Saturday, November 13, 2010

Hermit Book Club #1: Martin Dressler

Millhauser, Steven. Martin Dressler: The Tale of an American Dreamer. New York: Random House, 1996.

A few quick thoughts on this, a Pulitzer Prize winner, before I jump into the next in the queue. First, before you look away, it's solidly recommended by this reader. Somehow I slipped into reading this without knowing much beyond the keywords -- New York, ambition, hotels, turn-of-the-century -- and you'd do well to not dwell on the specifics much if you're thinking of picking it up. Not that there is much to spoil, but it makes sense to propel yourself into it while hungry, so you can lap up the short early chapters in one sitting.

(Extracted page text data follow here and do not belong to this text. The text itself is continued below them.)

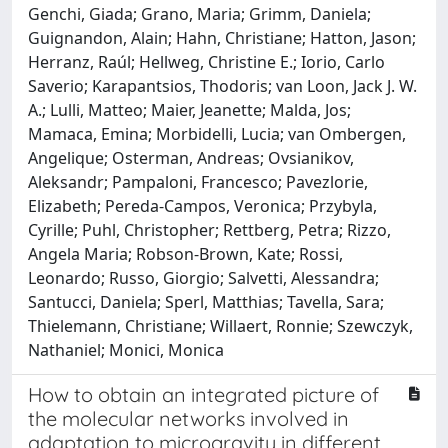
Genchi, Giada; Grano, Maria; Grimm, Daniela;
Guignandon, Alain; Hahn, Christiane; Hatton, Jason;
Herranz, Raúl; Hellweg, Christine E.; Iorio, Carlo
Saverio; Karapantsios, Thodoris; van Loon, Jack J. W.
A.; Lulli, Matteo; Maier, Jeanette; Malda, Jos;
Mamaca, Emina; Morbidelli, Lucia; van Ombergen,
Angelique; Osterman, Andreas; Ovsianikov,
Aleksandr; Pampaloni, Francesco; Pavezlorie,
Elizabeth; Pereda-Campos, Veronica; Przybyla,
Cyrille; Puhl, Christopher; Rettberg, Petra; Rizzo,
Angela Maria; Robson-Brown, Kate; Rossi,
Leonardo; Russo, Giorgio; Salvetti, Alessandra;
Santucci, Daniela; Sperl, Matthias; Tavella, Sara;
Thielemann, Christiane; Willaert, Ronnie; Szewczyk,
Nathaniel; Monici, Monica
How to obtain an integrated picture of
the molecular networks involved in
adaptation to microgravity in different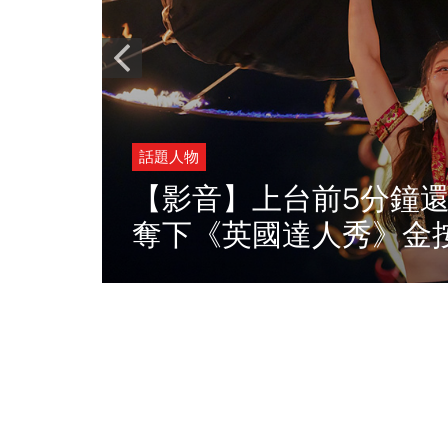
界聖母
話題人物
自台
【影音】上台前5分鐘還
奪下《英國達人秀》金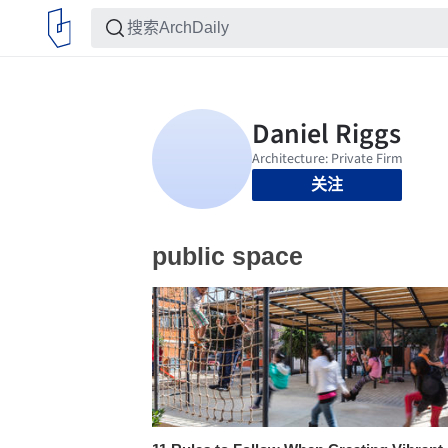
关注
public space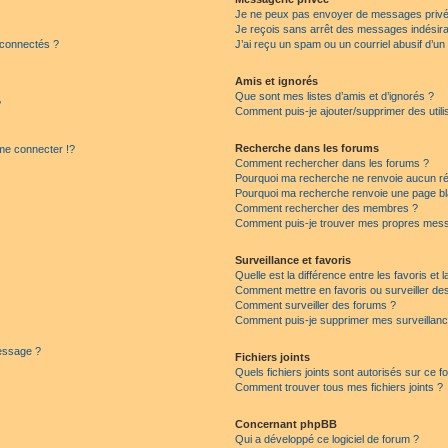
Je ne peux pas envoyer de messages privé
Je reçois sans arrêt des messages indésira
 connectés ?
J’ai reçu un spam ou un courriel abusif d’u
Amis et ignorés
Que sont mes listes d’amis et d’ignorés ?
?
Comment puis-je ajouter/supprimer des utilis
Recherche dans les forums
e connecter !?
Comment rechercher dans les forums ?
Pourquoi ma recherche ne renvoie aucun ré
Pourquoi ma recherche renvoie une page bl
Comment rechercher des membres ?
Comment puis-je trouver mes propres mess
Surveillance et favoris
Quelle est la différence entre les favoris et l
Comment mettre en favoris ou surveiller des
Comment surveiller des forums ?
Comment puis-je supprimer mes surveillanc
message ?
Fichiers joints
Quels fichiers joints sont autorisés sur ce f
Comment trouver tous mes fichiers joints ?
Concernant phpBB
Qui a développé ce logiciel de forum ?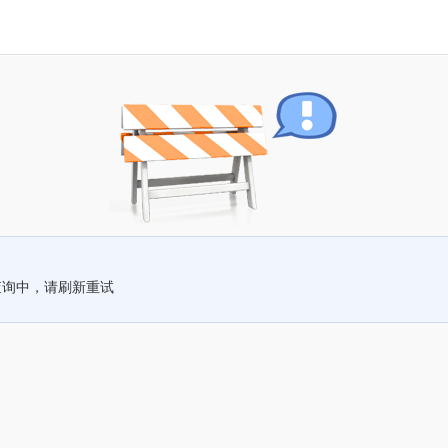
查询中，请刷新重试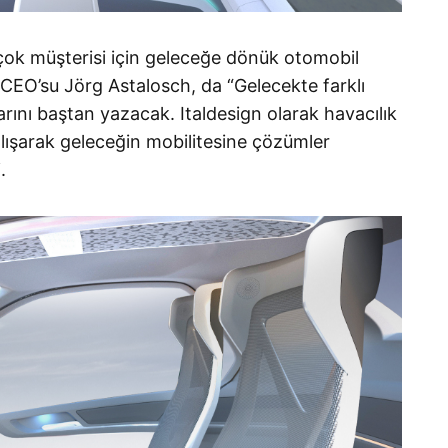
çok müşterisi için geleceğe dönük otomobil
n CEO’su Jörg Astalosch, da “Gelecekte farklı
larını baştan yazacak. Italdesign olarak havacılık
 çalışarak geleceğin mobilitesine çözümler
.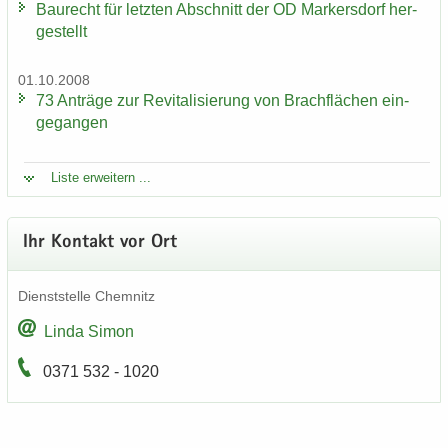
Bau­recht für letz­ten Ab­schnitt der OD Mar­kers­dorf her­
ge­stellt
01.10.2008
73 An­trä­ge zur Re­vi­ta­li­sie­rung von Brach­flä­chen ein­
ge­gan­gen
Liste er­wei­tern ...
Ihr Kon­takt vor Ort
Dienst­stel­le Chem­nitz
Linda Simon
0371 532 - 1020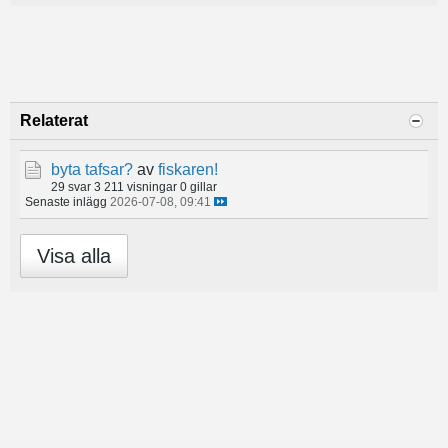
Relaterat
byta tafsar?
av
fiskaren!
29 svar
3 211 visningar
0 gillar
Senaste inlägg
2026-07-08, 09:41
Visa alla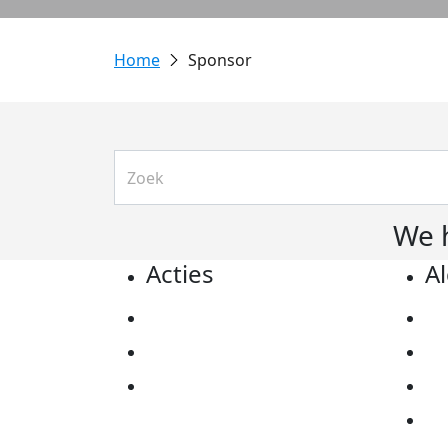
Sponsor
We 
Acties
A
Actiematerialen
Pr
Evenementen
Co
Kom in actie
Al
Ov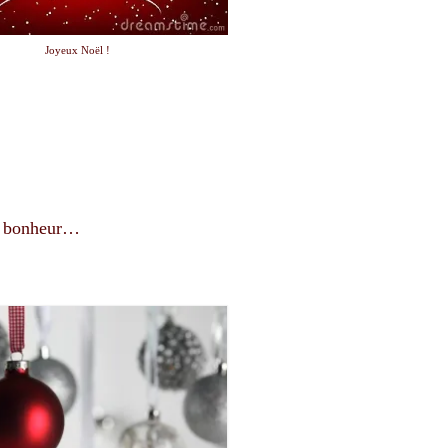
Joyeux Noël !
de bonheur…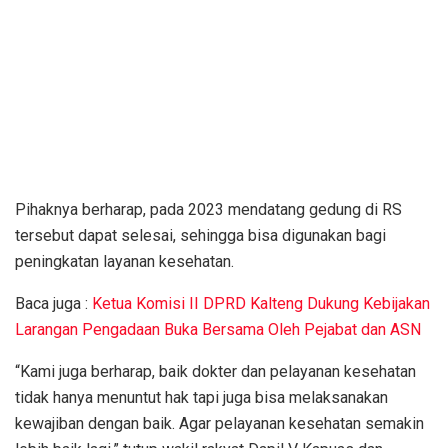
Pihaknya berharap, pada 2023 mendatang gedung di RS
tersebut dapat selesai, sehingga bisa digunakan bagi
peningkatan layanan kesehatan.
Baca juga :
Ketua Komisi II DPRD Kalteng Dukung Kebijakan
Larangan Pengadaan Buka Bersama Oleh Pejabat dan ASN
“Kami juga berharap, baik dokter dan pelayanan kesehatan
tidak hanya menuntut hak tapi juga bisa melaksanakan
kewajiban dengan baik. Agar pelayanan kesehatan semakin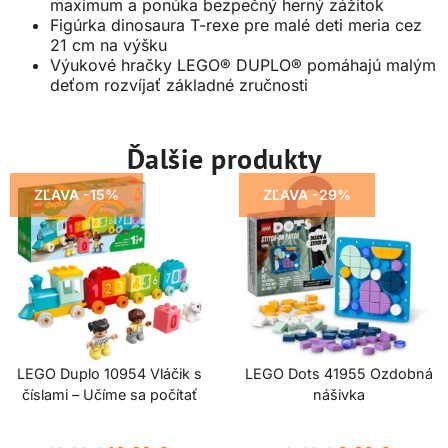
maximum a ponúka bezpečný herný zážitok
Figúrka dinosaura T-rexe pre malé deti meria cez
21 cm na výšku
Výukové hračky LEGO® DUPLO® pomáhajú malým
deťom rozvíjať základné zručnosti
Ďalšie produkty
ZĽAVA -15%
ZĽAVA -29%
LEGO Duplo 10954 Vláčik s
LEGO Dots 41955 Ozdobná
číslami – Učíme sa počítať
nášivka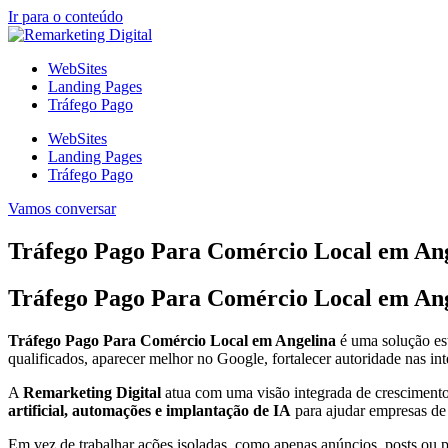
Ir para o conteúdo
WebSites
Landing Pages
Tráfego Pago
WebSites
Landing Pages
Tráfego Pago
Vamos conversar
Tráfego Pago Para Comércio Local em Ang
Tráfego Pago Para Comércio Local em An
Tráfego Pago Para Comércio Local em Angelina
é uma solução es
qualificados, aparecer melhor no Google, fortalecer autoridade nas int
A
Remarketing Digital
atua com uma visão integrada de crescimento
artificial, automações e implantação de IA
para ajudar empresas d
Em vez de trabalhar ações isoladas, como apenas anúncios, posts ou pág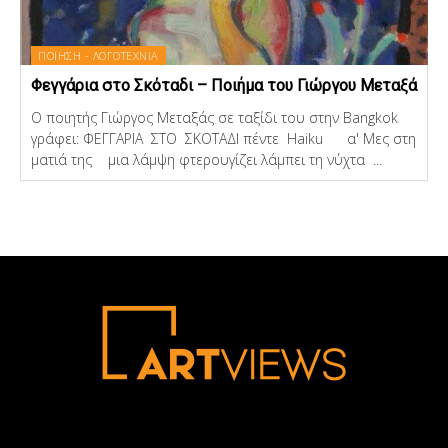
ΠΟΙΗΣΗ - ΛΟΓΟΤΕΧΝΙΑ
Φεγγάρια στο Σκόταδι – Ποιήμα του Γιώργου Μεταξά
Ο ποιητής Γιώργος Μεταξάς σε ταξίδι του στην Bangkok
γράφει: ΦΕΓΓΑΡΙΑ ΣΤΟ ΣΚΟΤΑΔΙ πέντε Haiku α' Μες στη
ματιά της μια λάμψη φτερουγίζει λάμπει τη νύχτα ...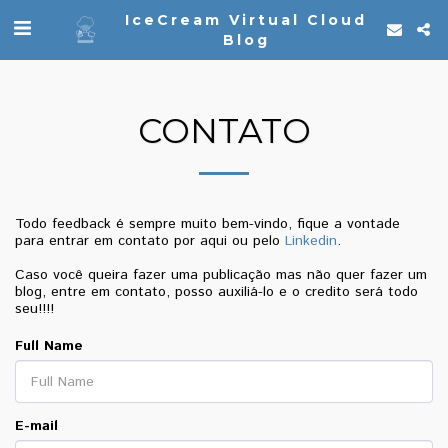
IceCream Virtual Cloud
Blog
CONTATO
Todo feedback é sempre muito bem-vindo, fique a vontade
para entrar em contato por aqui ou pelo
Linkedin
.
Caso você queira fazer uma publicação mas não quer fazer um
blog, entre em contato, posso auxiliá-lo e o credito será todo
seu!!!!
Full Name
E-mail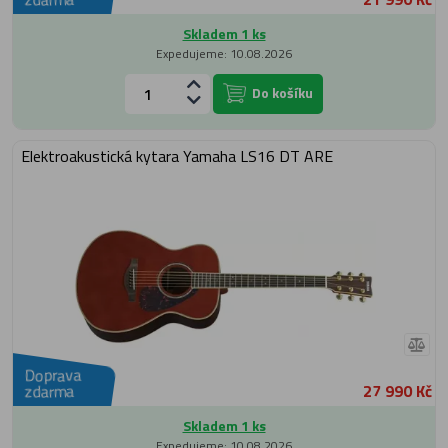
Skladem 1 ks
Expedujeme: 10.08.2026
Do košíku
Elektroakustická kytara Yamaha LS16 DT ARE
Doprava
27 990 Kč
zdarma
Skladem 1 ks
Expedujeme: 10.08.2026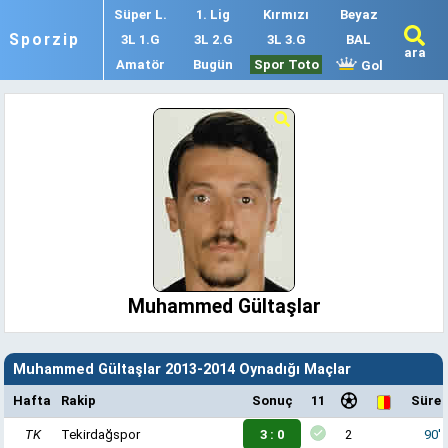
Süper L.
1. Lig
Kırmızı
Beyaz
Sporzip
3L 1.G
3L 2.G
3L 3.G
BAL
ara
Amatör
Bugün
Spor Toto
Gol
Muhammed Gültaşlar
Muhammed Gültaşlar 2013-2014 Oynadığı Maçlar
Hafta
Rakip
Sonuç
11
Süre
TK
Tekirdağspor
3 : 0
2
90'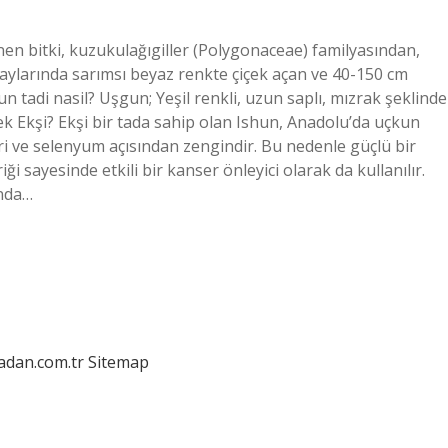
nen bitki, kuzukulağıgiller (Polygonaceae) familyasından,
aylarında sarımsı beyaz renkte çiçek açan ve 40-150 cm
un tadi nasil? Uşgun; Yeşil renkli, uzun saplı, mızrak şeklinde
mek Ekşi? Ekşi bir tada sahip olan Ishun, Anadolu’da uçkun
leri ve selenyum açısından zengindir. Bu nedenle güçlü bir
ği sayesinde etkili bir kanser önleyici olarak da kullanılır.
ında…
ladan.com.tr
Sitemap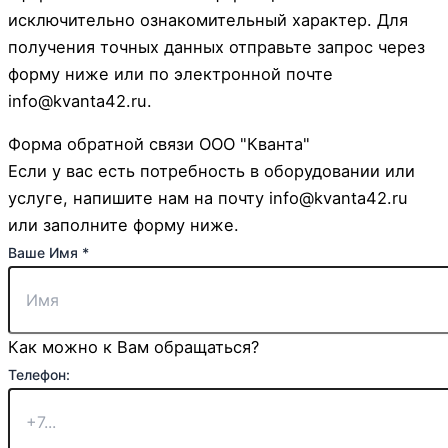
исключительно ознакомительный характер. Для
получения точных данных отправьте запрос через
форму ниже или по электронной почте
info@kvanta42.ru.
Форма обратной связи ООО "Кванта"
Если у вас есть потребность в оборудовании или
услуге, напишите нам на почту info@kvanta42.ru
или заполните форму ниже.
Телефон:
Ваше Имя
*
Эл.
сообщение
Как можно к Вам обращаться?
Телефон: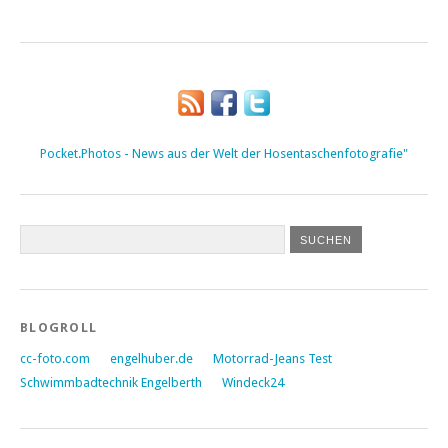
Pocket.Photos - News aus der Welt der Hosentaschenfotografie"
BLOGROLL
cc-foto.com
engelhuber.de
Motorrad-Jeans Test
Schwimmbadtechnik Engelberth
Windeck24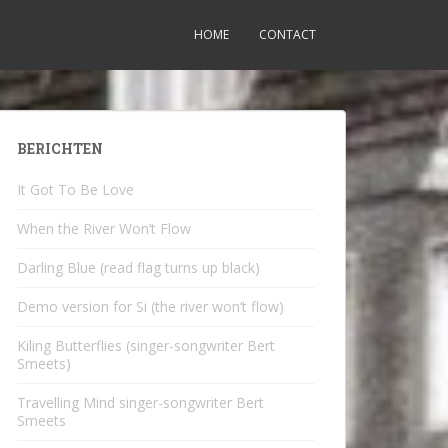
HOME
CONTACT
BERICHTEN
It Got To Be Love
When the River Won’t Flow
Darling Blue (read flag turns up black)
Demo version for Si (the river won’t flow)
Kiling Butterflies (singer-songwriter Bert
Smeets)
Travelling Mind singer-songwriter Bert
Smeets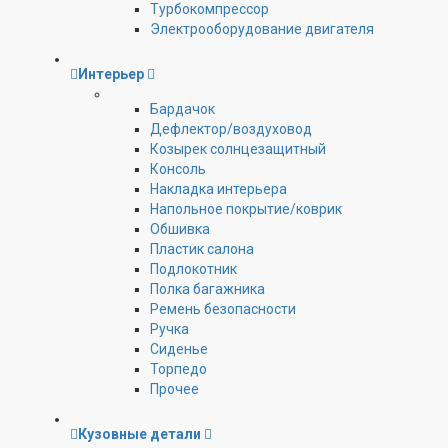
Турбокомпрессор
Электрооборудование двигателя
Интерьер
Бардачок
Дефлектор/воздуховод
Козырек солнцезащитный
Консоль
Накладка интерьера
Напольное покрытие/коврик
Обшивка
Пластик салона
Подлокотник
Полка багажника
Ремень безопасности
Ручка
Сиденье
Торпедо
Прочее
Кузовные детали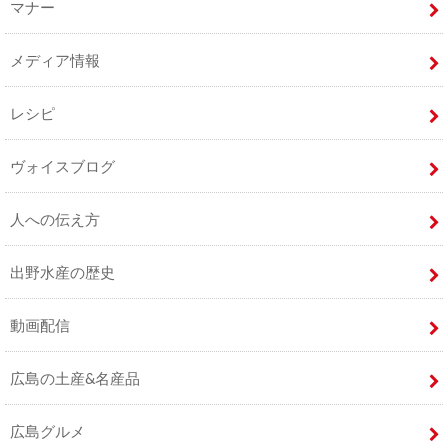
マナー
メディア情報
レシピ
ヴォイスブログ
人への伝え方
出野水産の歴史
動画配信
広島の土産&名産品
広島グルメ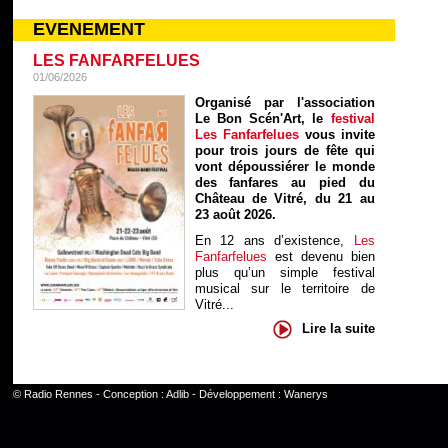
EVENEMENT
LES FANFARFELUES
01/06/2026
Organisé par l'association
Le Bon Scén'Art, le
festival
Les Fanfarfelues
vous invite
pour trois jours de fête qui
vont dépoussiérer le monde
des fanfares au pied du
Château de Vitré, du 21 au
23 août 2026.
En 12 ans d’existence,
Les
Fanfarfelues
est devenu bien
plus qu’un simple festival
musical sur le territoire de
Vitré...
Lire la suite
©
Radio Rennes
- Conception :
Adlib
- Développement :
Wanerys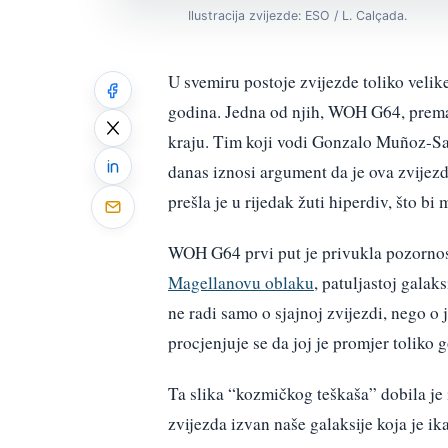
Ilustracija zvijezde: ESO / L. Calçada.
U svemiru postoje zvijezde toliko velike
godina. Jedna od njih, WOH G64, prem
kraju. Tim koji vodi Gonzalo Muñoz-Sa
danas iznosi argument da je ova zvijez
prešla je u rijedak žuti hiperdiv, što bi
WOH G64 prvi put je privukla pozornos
Magellanovu oblaku
, patuljastoj galak
ne radi samo o sjajnoj zvijezdi, nego 
procjenjuje se da joj je promjer toliko 
Ta slika “kozmičkog teškaša” dobila je
zvijezda izvan naše galaksije koja je ik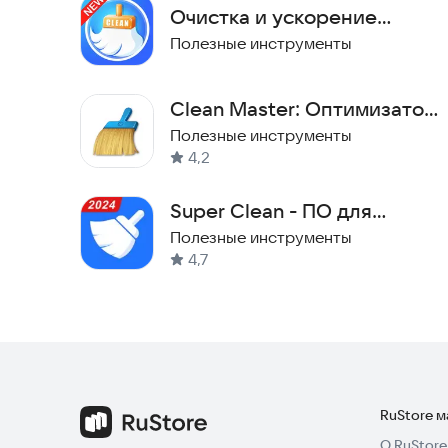
Очистка и ускорение
телефона. Умная оценка.
Полезные инструменты
Clean Master: Оптимизатор
и ускоритель Android
Полезные инструменты
4,2
Super Clean - ПО для
очистки
Полезные инструменты
4,7
RuStore 
О RuStore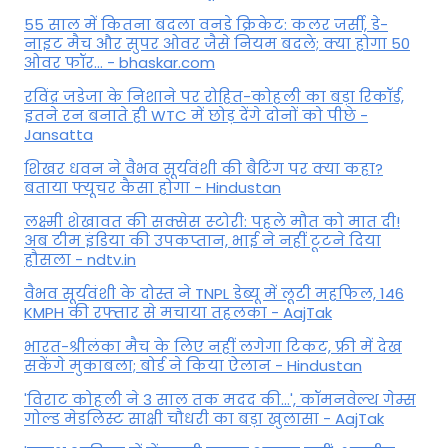
55 साल में कितना बदला वनडे क्रिकेट: कलर जर्सी, डे-
नाइट मैच और सुपर ओवर जैसे नियम बदले; क्या होगा 50
ओवर फॉर... - bhaskar.com
रविंद्र जडेजा के निशाने पर रोहित-कोहली का बड़ा रिकॉर्ड,
इतने रन बनाते ही WTC में छोड़ देंगे दोनों को पीछे -
Jansatta
शिखर धवन ने वैभव सूर्यवंशी की बैटिंग पर क्या कहा?
बताया फ्यूचर कैसा होगा - Hindustan
लक्ष्मी शेखावत की सक्‍सेस स्‍टोरी: पहले मौत को मात दी!
अब टीम इंडिया की उपकप्तान, भाई ने नहीं टूटने दिया
हौसला - ndtv.in
वैभव सूर्यवंशी के दोस्त ने TNPL डेब्यू में लूटी महफिल, 146
KMPH की रफ्तार से मचाया तहलका - AajTak
भारत-श्रीलंका मैच के लिए नहीं लगेगा टिकट, फ्री में देख
सकेंगे मुकाबला; बोर्ड ने किया ऐलान - Hindustan
'विराट कोहली ने 3 साल तक मदद की...', कॉमनवेल्थ गेम्स
गोल्ड मेडलिस्ट साक्षी चौधरी का बड़ा खुलासा - AajTak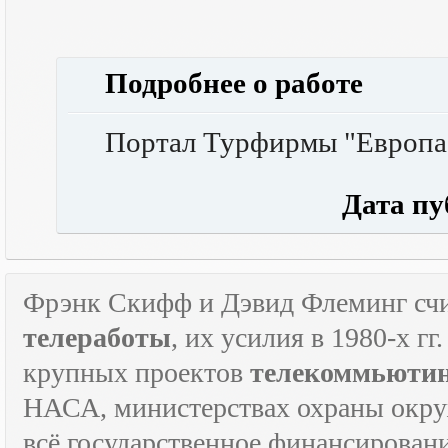
Подробнее о работе
Портал Турфирмы "Европа 
Дата публ
Фрэнк Скифф и Дэвид Флеминг счи
телеработы
, их усилия в 1980-х г
крупных проектов
телекоммьюти
НАСА, министерствах охраны окруж
всё государственное финансировани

I will say only this about the writing: it creates detailed images while rarely feeling ornate. Surprising is its motion through time, a bit like a home video played for guests and a bit like a subway train: long stretches of minor importance covered in fast-forward, steamrolling into stations where the story pivots at brief moments of lingering, pausing to extend their stay. To mix metaphors.

It seems disproportionately critical to say the book morphs itself along the way; the feeling you are left with at its end is hardly the feelings brought forth throughout. It is not uneven. Perhaps it matures. Of course, for a character whose excited efforts in the heat of ambition are at odds with the restlessness and apathy of a job completed, this seems appropriate. Which is to say there is little conflict in these pages, except in the tension between expectation and result.

I don't know, though. Finding it hard to speak directly about this book, although I am sure it is rich and worth your time. Dreams are important in Martin Dressler, although not at all in the way they tend to be. They are waking dreams, creeping diversions from the present state of things rather than contained realities. Which explains these dazed paragraphs, I think.